Alibaba Group reported a strong 34% rise in cloud business revenue for the July–September quarter, powered by soaring demand for artificial intelligence technologies.
However, the company’s overall performance grew at a slower pace. Total revenue increased only 5% year-on-year to 247.8 billion yuan ($35 billion), while profit tumbled 52% as aggressive price competition in China’s e-commerce and food delivery markets weighed on short-term earnings. Rival JD.com also saw its net profit drop 55% over the same period.
Once focused mainly on e-commerce, Alibaba has shifted heavily toward cloud services and AI. Earlier this year, it committed to investing at least 380 billion yuan ($53 billion) over three years to strengthen its AI and cloud infrastructure.
CEO Eddie Wu said Tuesday that heavy investments in AI were a major factor behind the cloud division’s rapid growth, which outpaced the 26% increase recorded in the previous quarter. The company noted that AI demand continues to rise sharply and hinted that total AI investment may ultimately exceed its initial 380 billion yuan target.
Alibaba also announced Monday that its upgraded AI chatbot, Qwen — pitched as a competitor to OpenAI’s ChatGPT — reached 10 million downloads within a week of its public release.
China's Alibaba sees revenue surge on back of artificial intelligence, e-commerce
Investor sentiment was positive: Alibaba’s Hong Kong-listed shares rose 2% on Tuesday, while its U.S.-listed shares climbed 2.4% before the New York trading session. The stock has surged more than 90% this year amid confidence in the company’s AI momentum.

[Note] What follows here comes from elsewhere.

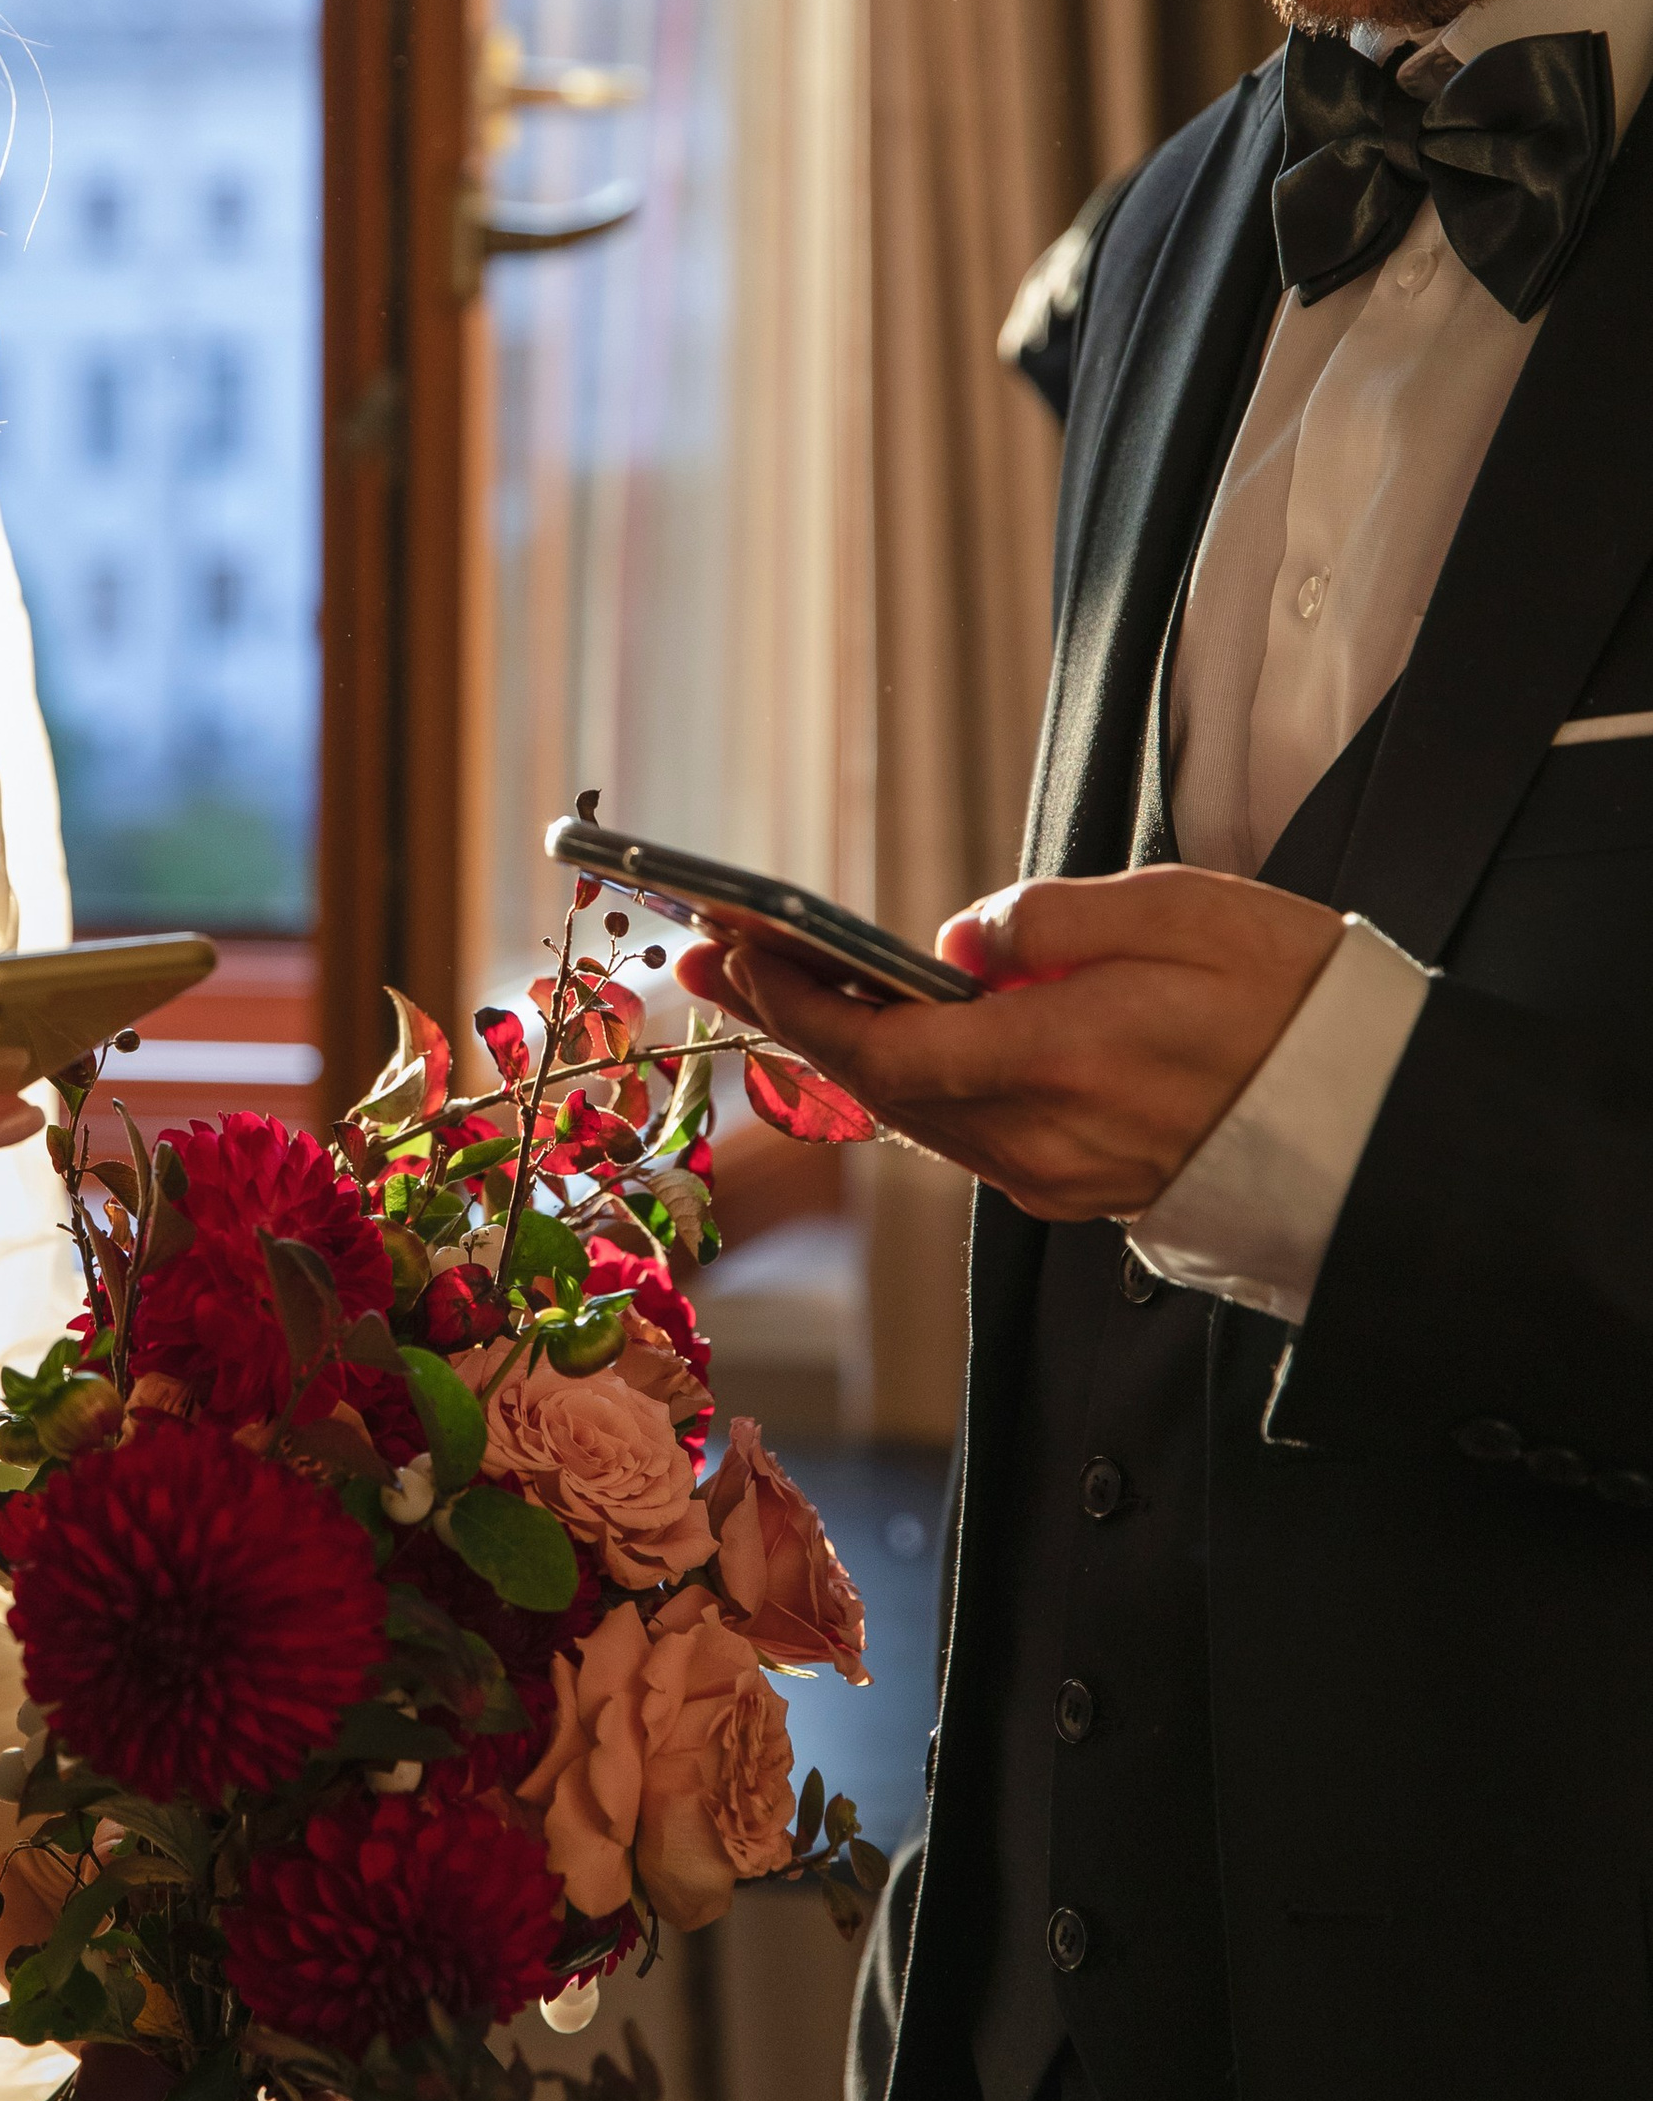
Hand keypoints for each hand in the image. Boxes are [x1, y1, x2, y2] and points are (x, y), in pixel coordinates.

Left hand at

Across the broader tech sector, Chinese firms have been rapidly advancing in AI, especially since startup DeepSeek disrupted the landscape and challenged U.S. dominance. Recent earnings have varied: Tencent posted a robust 15% revenue increase, while Baidu saw a 7% decline compared with last year.
Analysts, meanwhile, continue to warn of a potential AI bubble, though strong results from Nvidia last week provided some reassurance.